Après l’élection d’octobre 2011, il existe une attente élevée de la part de population à voir ses conditions de vie changer. Le gouvernement a la difficile tâche non seulement de gérer la transition – tel que le processus démocratique avec la préparation de la nouvelle Constitution et la transition gouvernementale– mais aussi de répondre aux immenses attentes de la population, dans un contexte économique rendu difficile par la crise européenne et l’impact des tensions politiques et sociales. Il sera important de répondre aux attentes de ceux qui se sont battus pour la révolution et qui s’impatientent de voir leurs conditions s’améliorer au plus vite.
Il ressort de l’analyse présentée dans le présent document que certaines des questions évoquées nécessiteront des solutions urgentes à court terme, tandis que d’autres nécessiteront une approche à plus long terme ou un changement structurel.

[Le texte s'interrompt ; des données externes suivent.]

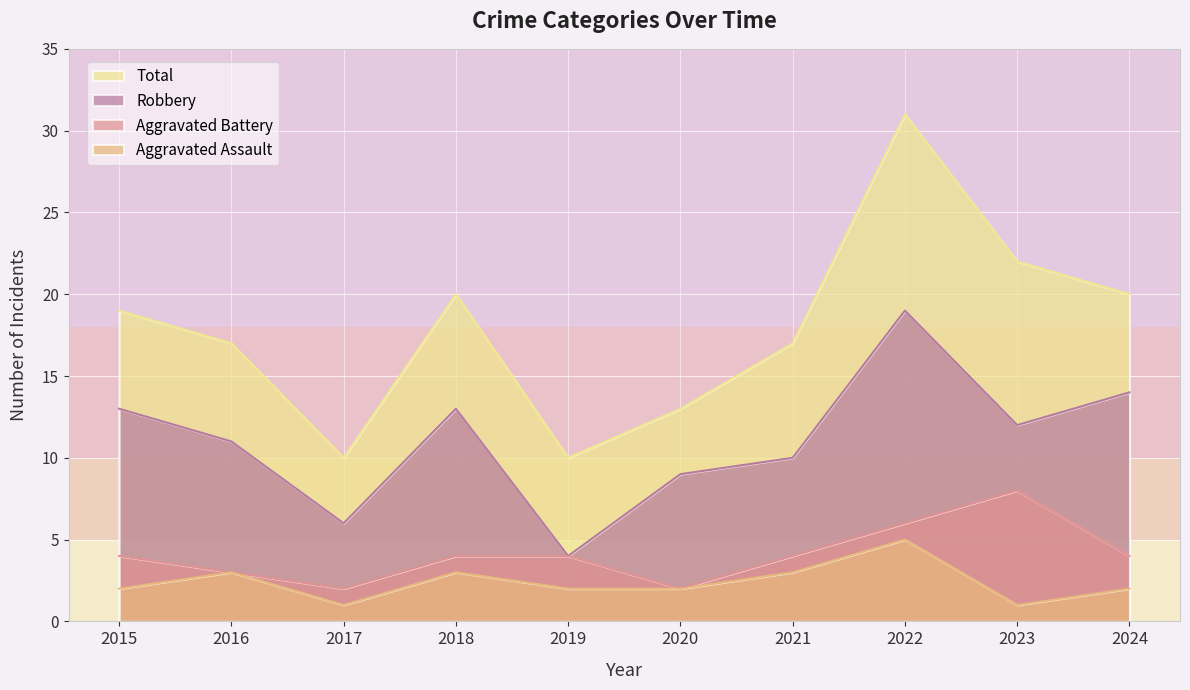

How many distinct data groups are displayed?

4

De nombreux problèmes de gouvernance devront être résolus rapidement, puisque cela permettra de donner à la population le signe de changement, de rétablissement de la confiance publique, et permettra au nouveau gouvernement de promouvoir une nouvelle culture, notamment dans l’administration et dans le milieu des affaires. Parallèlement, la démocratisation accroîtra l’obligation de révision de comptes du gouvernement et de l’administration. Ceci pourrait impliquer une reconsidération du rôle de l’Etat dans l’économie et l’établissement de règles claires et transparentes pour le milieu des affaires, ainsi qu’une responsabilisation accrue du système judiciaire et des autres contre-pouvoirs. S’agissant des questions sociales, il est essentiel et urgent de faire face au ressentiment social, en fournissant des services sociaux avec une plus grande redevabilité et un meilleur ciblage, et en étendant le rôle des collectivités locales.
A long terme, une stratégie de croissance inclusive pourrait être adoptée, prévoyant des investissements et services publics conçus pour compenser les effets de la concentration économique dans certaines régions, combinée avec une politique de décentralisation. Pour faire face à la hausse du chômage, tandis que la création de l’emploi à travers les investissements publics sera nécessaire à court terme, l’accroissement de l’efficacité du marché du travail et un système éducatif mieux orienté permettront de réduire le chômage, notamment chez les jeunes. Néanmoins, le chômage des jeunes est essentiellement imputable au manque d’adéquation entre l’offre de travail et la structure économique, qui ne peut être résolu sans traiter la question structurelle de la progression sur la chaîne des valeurs et briser le cycle d’économie duale par une meilleure intégration du secteur onshore à l’économie mondiale.
La révolution et le processus de démocratisation offrent à la Tunisie une opportunité unique de se défaire des goulots d’étranglement qui ont entravé son développement. Aujourd’hui plus que jamais, la société civile, qui a été à l’origine de ce changement politique, aura la responsabilité de prendre part au programme de développement du pays. Le secteur privé, qui a souvent souffert des problèmes de gouvernance du secteur public, jouera également un rôle clé dans l’amélioration de la compétitivité et de la croissance du pays. Tandis que les collectivités locales servaient de canaux du pouvoir centralisé sous l’ancien régime, elles devront désormais servir les populations locales et influencer la politique des pouvoirs publics en leurs faveurs.
Le terme « révolution » implique, par définition, un bouleversement des rôles, avec l’attribution de nouvelles tâches et de nouveaux objectifs pour chaque partie prenante. Tirer les leçons du passé et entreprendre une évaluation objective des politiques du passé sont également crucial pour avancer, tant pour le pays que pour la communauté internationale de développement.
La transition reste encore fragile, et le rôle de la communauté internationale, et particulièrement de la Banque africaine de développement, sera d’aider à rendre la transition tunisienne un succès, en la soutenant dans la recherche et la construction d’une nouvelle voie de développement, tant pour le pays que pour les autres pays arabes et en développement.